[Your assignment]
Switch "Foreign Government Bonds" to "Sovereign Debt" throughout the text read from the items below, and reproduce every other line of that text unchanged. Omit the pictures from your answer.

========================

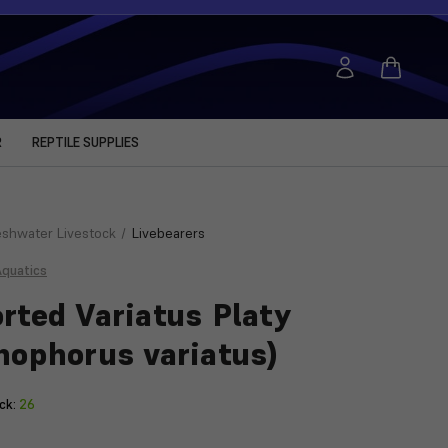
R
REPTILE SUPPLIES
eshwater Livestock
Livebearers
Aquatics
rted Variatus Platy
hophorus variatus)
ck:
26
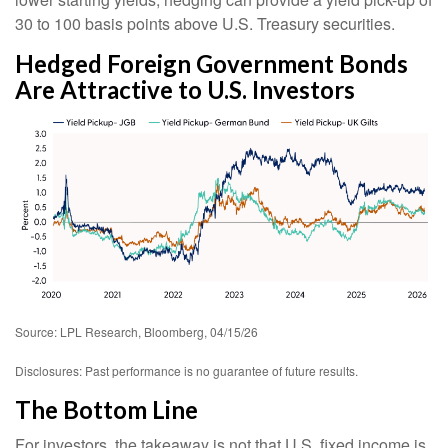
30 to 100 basis points above U.S. Treasury securities.
Hedged Foreign Government Bonds
Are Attractive to U.S. Investors
Source: LPL Research, Bloomberg, 04/15/26
Disclosures: Past performance is no guarantee of future results.
The Bottom Line
For investors, the takeaway is not that U.S. fixed income is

========================

[Answer box]
R
REPTILE SUPPLIES
eshwater Livestock
Livebearers
Aquatics
rted Variatus Platy
hophorus variatus)
ck:
26
30 to 100 basis points above U.S. Treasury securities.
Hedged Sovereign Debt
Are Attractive to U.S. Investors
Source: LPL Research, Bloomberg, 04/15/26
Disclosures: Past performance is no guarantee of future results.
The Bottom Line
For investors, the takeaway is not that U.S. fixed income is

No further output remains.